A couple of days ago we brought you the strange story of a dog who essentially turned four cars into giant chew toys. Two of the cars happened to be police cars, and one ended up with a severely damaged bumper and two torn tires. Pepper spray, and even Tasers, didn’t stop the dog, according to reports.
Now we have a little update and picture, courtesy of The Chattanooga Times Free Press. This should settle the matter for Dogsters who couldn’t believe a stubby bulldog could cause such damage to a bumper; As you see from his picture in doggy jail, it turns out the perpetrator is actually a pit-bull mix.
Winston is being held in the McKarney Animal Center, in Chattanooga, while he awaits a court date next week. His owner, Nancy Emerling, received a citation stating that she has a “potentially dangerous dog.” But staff at the animal center said Winston has shown no signs of aggressive behavior, according to the newspaper. And Emerling says he’s normally quite well behaved.
“He has never shown aggression toward people,” she said. “He’s very sweet, very good natured.”
She seemed extremely understanding of the officers using a Taser on her dog.
“I cannot believe they didn’t shoot him,” she said. “I think that the officers showed amazing restraint. They could not have been nicer.”
(This is a new one for Dogster. “Taser” and “They could not have been nicer” are strange bedfellows indeed. Maybe Eberling is trying to be respectful of the police because they’ll be showing up at her hearing? Or maybe she doesn’t really understand how a Taser feels, or figures that if her dog didn’t stop chewing the cop car after being Tasered, how bad could it be? A Tasered dog is clearly better than a dead dog, but still…)
Until the car incidents, the only object Winston had ever showed this odd behavior toward was lawn-mowing equipment, she said.
Maybe Winston has a thing against objects with wheels? According to an article on the blog, That Mutt, this is not an uncommon problem:
Many dogs have issues with wheels bikes, Rollerblades, strollers, wagons, scooters, motorcycles, wheelchairs, skateboards, even cars.

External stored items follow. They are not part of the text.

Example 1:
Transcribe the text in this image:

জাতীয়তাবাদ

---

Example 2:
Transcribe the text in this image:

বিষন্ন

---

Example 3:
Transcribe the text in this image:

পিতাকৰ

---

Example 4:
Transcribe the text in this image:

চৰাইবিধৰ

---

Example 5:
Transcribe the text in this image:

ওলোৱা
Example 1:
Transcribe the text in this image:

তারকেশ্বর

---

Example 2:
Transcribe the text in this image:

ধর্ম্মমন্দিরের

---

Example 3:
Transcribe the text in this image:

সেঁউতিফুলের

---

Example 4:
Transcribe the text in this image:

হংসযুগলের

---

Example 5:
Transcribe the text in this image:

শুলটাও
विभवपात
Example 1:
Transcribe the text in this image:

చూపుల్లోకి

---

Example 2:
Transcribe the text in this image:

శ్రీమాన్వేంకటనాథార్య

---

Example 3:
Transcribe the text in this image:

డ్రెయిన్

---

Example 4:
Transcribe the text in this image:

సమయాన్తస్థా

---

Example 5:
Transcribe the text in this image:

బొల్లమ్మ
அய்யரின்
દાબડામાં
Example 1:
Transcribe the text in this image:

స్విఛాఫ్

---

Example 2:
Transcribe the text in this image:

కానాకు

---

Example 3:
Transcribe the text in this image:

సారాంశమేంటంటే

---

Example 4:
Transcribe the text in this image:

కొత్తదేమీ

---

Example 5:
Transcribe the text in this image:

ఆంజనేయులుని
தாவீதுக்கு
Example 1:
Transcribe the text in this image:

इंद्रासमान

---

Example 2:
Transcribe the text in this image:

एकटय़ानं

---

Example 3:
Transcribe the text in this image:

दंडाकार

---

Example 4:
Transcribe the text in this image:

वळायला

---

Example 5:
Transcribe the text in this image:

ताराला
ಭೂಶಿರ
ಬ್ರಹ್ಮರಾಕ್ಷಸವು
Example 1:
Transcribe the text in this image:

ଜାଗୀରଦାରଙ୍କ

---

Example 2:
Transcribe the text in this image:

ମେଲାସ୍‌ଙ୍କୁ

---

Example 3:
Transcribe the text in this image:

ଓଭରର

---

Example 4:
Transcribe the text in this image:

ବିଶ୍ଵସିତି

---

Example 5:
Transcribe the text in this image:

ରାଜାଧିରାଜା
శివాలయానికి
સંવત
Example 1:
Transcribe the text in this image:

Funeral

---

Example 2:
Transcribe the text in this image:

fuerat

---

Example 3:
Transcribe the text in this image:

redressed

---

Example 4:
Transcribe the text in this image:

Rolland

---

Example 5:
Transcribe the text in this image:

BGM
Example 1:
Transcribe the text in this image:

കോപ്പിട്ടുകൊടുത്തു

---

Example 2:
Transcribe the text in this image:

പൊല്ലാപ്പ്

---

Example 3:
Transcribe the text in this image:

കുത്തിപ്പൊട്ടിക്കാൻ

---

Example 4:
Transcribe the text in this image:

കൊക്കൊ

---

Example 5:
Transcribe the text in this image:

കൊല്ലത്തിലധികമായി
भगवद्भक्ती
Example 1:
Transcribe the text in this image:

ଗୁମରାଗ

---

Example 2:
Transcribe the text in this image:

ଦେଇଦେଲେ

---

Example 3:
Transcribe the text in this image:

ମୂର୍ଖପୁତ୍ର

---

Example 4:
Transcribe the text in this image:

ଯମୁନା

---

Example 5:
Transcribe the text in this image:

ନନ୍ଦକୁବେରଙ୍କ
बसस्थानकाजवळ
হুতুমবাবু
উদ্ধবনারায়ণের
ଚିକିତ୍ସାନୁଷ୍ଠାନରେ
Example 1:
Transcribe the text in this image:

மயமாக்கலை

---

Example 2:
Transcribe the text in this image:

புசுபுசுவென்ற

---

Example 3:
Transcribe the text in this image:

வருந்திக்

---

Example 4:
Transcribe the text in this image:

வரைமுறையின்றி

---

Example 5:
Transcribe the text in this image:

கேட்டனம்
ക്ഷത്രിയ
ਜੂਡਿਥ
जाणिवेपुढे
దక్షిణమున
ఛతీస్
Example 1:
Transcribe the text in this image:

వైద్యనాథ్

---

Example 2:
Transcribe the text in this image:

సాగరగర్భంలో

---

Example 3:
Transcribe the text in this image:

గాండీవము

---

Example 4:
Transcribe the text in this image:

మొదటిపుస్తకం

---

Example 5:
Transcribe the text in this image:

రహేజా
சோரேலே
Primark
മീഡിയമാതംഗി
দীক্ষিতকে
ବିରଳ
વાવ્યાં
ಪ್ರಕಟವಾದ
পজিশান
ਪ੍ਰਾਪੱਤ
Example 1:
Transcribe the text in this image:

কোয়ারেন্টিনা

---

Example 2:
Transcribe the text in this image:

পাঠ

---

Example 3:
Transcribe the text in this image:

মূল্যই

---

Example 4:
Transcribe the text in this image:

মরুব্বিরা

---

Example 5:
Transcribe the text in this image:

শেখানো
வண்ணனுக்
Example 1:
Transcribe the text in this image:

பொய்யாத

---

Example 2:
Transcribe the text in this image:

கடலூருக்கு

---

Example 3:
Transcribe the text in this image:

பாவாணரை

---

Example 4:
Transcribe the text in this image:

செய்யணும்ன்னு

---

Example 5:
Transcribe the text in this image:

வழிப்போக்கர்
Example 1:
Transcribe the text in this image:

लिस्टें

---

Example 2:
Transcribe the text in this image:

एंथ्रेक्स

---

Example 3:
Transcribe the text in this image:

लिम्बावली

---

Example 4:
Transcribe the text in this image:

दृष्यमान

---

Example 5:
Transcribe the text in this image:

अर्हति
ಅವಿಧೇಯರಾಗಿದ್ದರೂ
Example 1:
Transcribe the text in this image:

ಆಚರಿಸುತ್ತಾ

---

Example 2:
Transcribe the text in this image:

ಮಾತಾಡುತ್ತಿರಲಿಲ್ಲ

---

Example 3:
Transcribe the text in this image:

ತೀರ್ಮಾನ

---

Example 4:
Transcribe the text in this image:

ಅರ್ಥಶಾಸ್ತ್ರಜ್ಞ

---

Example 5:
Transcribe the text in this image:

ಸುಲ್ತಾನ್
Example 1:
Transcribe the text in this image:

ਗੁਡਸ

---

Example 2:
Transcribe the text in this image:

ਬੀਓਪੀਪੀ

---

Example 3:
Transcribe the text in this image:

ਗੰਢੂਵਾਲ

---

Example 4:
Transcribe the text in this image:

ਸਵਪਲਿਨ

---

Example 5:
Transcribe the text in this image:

No matter how inappropriately your dog acts around bikes, she is most likely acting out of fear and uncertainty. Dogs often act aggressively when they are afraid. So if your dog is lunging and barking, she isnt macho, she is insecure.
The article goes on to delineate tips on how to get a dog used to wheeled objects. With his court date coming up next week, perhaps someone should give the article to Winston to read. It could prove helpful, and it will give him something to do in jail, too. Or maybe Emerling can read it and promise to seek help for the guy. If Tasers and pepper spray couldn’t stop him, he probably needs more than an article to get him past this behavior.
We’ll keep you posted. In the meantime, try not to bring your lawn mower or car into the McKarney Animal Center.